Can you rewrite the part of the entries below that opens with the line containing "7:30 PM - 9:00 PM" and closes with the line containing "Angebotstyp" as a numbered list, leaving out any blank lines?

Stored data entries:
------------------------

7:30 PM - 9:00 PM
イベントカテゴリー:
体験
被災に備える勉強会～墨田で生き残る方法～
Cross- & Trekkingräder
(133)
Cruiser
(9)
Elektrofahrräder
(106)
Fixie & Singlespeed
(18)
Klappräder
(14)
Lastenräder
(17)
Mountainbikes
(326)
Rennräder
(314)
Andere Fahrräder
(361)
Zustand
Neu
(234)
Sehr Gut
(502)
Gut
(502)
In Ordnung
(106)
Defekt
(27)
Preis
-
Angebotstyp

------------------------

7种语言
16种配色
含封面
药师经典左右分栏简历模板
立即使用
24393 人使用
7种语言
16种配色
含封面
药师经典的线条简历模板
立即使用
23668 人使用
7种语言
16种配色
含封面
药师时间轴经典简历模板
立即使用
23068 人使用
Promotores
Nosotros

------------------------

**Output below:**
1. 7:30 PM - 9:00 PM
2. イベントカテゴリー:
3. 体験
4. 被災に備える勉強会～墨田で生き残る方法～
5. Cross- & Trekkingräder
6. (133)
7. Cruiser
8. (9)
9. Elektrofahrräder
10. (106)
11. Fixie & Singlespeed
12. (18)
13. Klappräder
14. (14)
15. Lastenräder
16. (17)
17. Mountainbikes
18. (326)
19. Rennräder
20. (314)
21. Andere Fahrräder
22. (361)
23. Zustand
24. Neu
25. (234)
26. Sehr Gut
27. (502)
28. Gut
29. (502)
30. In Ordnung
31. (106)
32. Defekt
33. (27)
34. Preis
35. -
36. Angebotstyp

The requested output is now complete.